Villa Jovis. Les ruines de la demeure impériale de Tibère et une vue fantastique.
Tour de l'île en bateau. Embarquement à Marina Grande. Très sympathique par beau temps. Le tour dure environ 2 heures.
Balades à pied. Nombreux chemins faciles - inaccessibles aux voitures - parmi les villas cachées dans la végétation quasi tropicale.
Mont Solaro. Excursion au sommet de l'île en télésiège ou à pied. Vue extraordinaire.
Lire et voir
Naples et Pompéi (Guides Gallimard); Naples, Pompéi et la côte amalfitaine (guide Voir, Hachette); toute l'oeuvre de Félicien Marceau, dont Capri petite île (Le Rocher); A. Moravia, Le Mépris(Livre de Poche); C. Malaparte, La Peau et Kaputt (Folio); Le Mépris de Jean-Luc Godard, avec Brigitte Bardot, Michel Piccoli et la villa Malaparte.

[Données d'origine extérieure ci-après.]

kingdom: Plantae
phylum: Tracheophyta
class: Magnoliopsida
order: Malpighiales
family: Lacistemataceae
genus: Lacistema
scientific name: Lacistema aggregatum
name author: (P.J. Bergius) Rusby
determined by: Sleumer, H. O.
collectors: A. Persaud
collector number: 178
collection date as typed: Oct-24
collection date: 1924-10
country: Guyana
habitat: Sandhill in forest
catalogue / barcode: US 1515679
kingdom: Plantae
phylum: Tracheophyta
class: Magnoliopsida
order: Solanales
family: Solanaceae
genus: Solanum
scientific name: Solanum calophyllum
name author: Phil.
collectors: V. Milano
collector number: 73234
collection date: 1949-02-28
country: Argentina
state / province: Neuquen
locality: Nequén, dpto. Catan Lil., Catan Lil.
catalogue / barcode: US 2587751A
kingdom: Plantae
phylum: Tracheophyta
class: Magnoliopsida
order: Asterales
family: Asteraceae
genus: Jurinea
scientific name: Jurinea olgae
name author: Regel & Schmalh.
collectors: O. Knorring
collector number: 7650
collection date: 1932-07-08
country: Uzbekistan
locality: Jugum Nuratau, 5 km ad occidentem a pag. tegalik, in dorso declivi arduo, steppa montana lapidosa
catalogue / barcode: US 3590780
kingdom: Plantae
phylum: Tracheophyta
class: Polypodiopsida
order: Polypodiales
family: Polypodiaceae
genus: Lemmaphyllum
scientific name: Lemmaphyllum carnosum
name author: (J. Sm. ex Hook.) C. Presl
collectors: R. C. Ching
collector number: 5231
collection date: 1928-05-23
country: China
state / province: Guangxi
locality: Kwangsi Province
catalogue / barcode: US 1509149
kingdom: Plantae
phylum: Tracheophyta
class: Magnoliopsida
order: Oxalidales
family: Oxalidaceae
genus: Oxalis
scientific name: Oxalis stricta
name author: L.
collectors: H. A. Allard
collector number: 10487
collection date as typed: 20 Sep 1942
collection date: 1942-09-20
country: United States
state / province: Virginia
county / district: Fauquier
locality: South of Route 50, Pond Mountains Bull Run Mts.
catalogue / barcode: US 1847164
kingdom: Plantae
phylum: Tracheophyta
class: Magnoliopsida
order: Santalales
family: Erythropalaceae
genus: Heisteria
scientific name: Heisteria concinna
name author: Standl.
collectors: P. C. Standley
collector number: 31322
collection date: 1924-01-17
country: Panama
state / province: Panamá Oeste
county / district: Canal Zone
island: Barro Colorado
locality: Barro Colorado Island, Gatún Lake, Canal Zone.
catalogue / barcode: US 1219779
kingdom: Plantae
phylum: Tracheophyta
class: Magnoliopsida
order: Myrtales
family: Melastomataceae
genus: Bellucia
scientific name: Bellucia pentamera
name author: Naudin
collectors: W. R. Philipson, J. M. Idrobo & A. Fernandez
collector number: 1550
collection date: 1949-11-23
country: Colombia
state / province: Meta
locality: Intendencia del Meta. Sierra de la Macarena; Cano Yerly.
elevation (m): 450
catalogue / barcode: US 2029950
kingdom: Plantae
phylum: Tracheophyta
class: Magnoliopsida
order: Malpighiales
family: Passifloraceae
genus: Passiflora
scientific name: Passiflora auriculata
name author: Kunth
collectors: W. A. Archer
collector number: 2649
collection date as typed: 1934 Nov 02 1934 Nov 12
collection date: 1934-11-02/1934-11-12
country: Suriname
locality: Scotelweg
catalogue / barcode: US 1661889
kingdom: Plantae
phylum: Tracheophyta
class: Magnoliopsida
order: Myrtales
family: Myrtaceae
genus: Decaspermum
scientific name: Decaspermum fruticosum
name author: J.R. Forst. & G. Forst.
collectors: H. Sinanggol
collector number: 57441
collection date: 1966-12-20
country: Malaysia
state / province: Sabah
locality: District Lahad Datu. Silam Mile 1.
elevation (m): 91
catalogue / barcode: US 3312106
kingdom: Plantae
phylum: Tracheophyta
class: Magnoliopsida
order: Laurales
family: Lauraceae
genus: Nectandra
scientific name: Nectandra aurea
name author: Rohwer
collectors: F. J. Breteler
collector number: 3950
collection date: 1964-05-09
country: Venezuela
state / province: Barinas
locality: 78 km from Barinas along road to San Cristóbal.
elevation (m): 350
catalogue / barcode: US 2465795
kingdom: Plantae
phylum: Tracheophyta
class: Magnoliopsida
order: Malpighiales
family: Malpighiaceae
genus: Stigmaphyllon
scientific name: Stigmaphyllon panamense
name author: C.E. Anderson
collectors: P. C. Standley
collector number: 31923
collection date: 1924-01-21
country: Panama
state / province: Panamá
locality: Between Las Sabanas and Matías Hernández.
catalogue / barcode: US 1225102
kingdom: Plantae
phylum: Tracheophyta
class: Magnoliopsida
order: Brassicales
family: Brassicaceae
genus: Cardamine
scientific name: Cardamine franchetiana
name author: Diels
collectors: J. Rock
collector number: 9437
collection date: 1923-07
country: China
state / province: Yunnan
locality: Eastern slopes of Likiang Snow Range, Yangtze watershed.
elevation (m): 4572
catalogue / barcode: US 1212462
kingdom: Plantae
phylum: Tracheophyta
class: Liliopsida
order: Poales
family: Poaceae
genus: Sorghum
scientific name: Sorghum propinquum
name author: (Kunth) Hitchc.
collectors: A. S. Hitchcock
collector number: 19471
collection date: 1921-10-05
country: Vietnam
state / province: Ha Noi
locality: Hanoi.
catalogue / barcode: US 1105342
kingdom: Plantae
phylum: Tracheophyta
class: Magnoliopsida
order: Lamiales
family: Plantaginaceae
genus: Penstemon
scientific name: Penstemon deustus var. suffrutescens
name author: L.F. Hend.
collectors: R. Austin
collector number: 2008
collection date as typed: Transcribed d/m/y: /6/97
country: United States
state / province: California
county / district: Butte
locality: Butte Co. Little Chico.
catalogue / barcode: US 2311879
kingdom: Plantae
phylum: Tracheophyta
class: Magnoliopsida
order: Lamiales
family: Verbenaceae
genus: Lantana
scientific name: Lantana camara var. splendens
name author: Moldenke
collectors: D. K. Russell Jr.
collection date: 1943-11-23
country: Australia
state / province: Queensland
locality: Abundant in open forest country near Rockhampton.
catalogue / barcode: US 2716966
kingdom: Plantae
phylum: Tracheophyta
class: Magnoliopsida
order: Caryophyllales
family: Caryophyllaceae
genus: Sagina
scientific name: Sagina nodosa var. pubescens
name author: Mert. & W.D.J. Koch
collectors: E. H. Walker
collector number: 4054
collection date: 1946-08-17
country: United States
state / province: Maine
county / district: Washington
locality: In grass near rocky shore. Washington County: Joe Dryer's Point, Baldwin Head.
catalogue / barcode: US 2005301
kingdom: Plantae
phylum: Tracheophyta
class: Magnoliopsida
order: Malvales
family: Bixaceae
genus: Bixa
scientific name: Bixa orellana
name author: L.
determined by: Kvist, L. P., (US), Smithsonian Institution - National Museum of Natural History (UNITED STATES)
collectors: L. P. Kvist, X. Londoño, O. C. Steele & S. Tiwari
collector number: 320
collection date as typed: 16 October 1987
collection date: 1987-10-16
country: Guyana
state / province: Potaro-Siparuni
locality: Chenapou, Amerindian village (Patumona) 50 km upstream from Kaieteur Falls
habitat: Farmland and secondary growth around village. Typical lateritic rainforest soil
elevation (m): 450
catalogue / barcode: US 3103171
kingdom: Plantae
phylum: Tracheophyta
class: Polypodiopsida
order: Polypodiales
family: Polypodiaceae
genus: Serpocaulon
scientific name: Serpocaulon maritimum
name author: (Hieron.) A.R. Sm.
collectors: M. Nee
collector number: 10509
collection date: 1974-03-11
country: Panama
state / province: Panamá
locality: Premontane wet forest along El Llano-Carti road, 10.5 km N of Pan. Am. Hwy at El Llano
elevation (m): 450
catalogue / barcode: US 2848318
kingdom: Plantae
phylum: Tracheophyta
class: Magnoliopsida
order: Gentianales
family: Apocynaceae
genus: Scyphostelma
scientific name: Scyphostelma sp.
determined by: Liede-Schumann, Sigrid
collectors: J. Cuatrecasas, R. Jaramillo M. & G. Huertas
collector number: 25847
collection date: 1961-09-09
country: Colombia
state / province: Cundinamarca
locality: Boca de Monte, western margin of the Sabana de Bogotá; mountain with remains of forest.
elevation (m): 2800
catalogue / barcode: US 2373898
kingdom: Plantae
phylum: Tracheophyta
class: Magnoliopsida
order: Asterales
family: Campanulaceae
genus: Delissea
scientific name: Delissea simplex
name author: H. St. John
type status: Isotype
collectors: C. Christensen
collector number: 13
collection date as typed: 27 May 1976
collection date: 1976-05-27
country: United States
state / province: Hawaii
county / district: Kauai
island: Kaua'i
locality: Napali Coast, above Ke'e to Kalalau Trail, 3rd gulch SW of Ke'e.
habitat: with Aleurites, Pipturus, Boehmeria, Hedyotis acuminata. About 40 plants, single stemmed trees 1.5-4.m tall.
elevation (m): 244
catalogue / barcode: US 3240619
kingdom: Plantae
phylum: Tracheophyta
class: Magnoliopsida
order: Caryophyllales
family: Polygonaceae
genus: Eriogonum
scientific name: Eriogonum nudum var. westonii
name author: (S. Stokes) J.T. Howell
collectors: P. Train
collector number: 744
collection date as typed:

Les fabuleuses couleurs de la mer, du ciel et de la roche ont apporté à Capri une nouvelle touche mythique que le célèbre film Le Mépris (1963) mit parfaitement en exergue. Jean-Luc Godard ne s'y trompa pas en choisissant pour décor la demeure de l'écrivain controversé Curzio Malaparte. Isolée sur un promontoire rocheux surplombant la mer, balayée par les embruns, couleur grenat sur fond azur, l'originale villa semble toujours attendre le retour de la Brigitte Bardot du Mépris, allongée, nue, sur le toit- terrasse, timidement protégée par un muret arqué blanc. Appartenant depuis peu à une fondation aux objectifs incertains, ce lieu idyllique reste à jamais attaché à un symbole esthétique parfait et ce film, ancré dans la mémoire des cinéphiles, demeure l'une des oeuvres majeures du 7e art.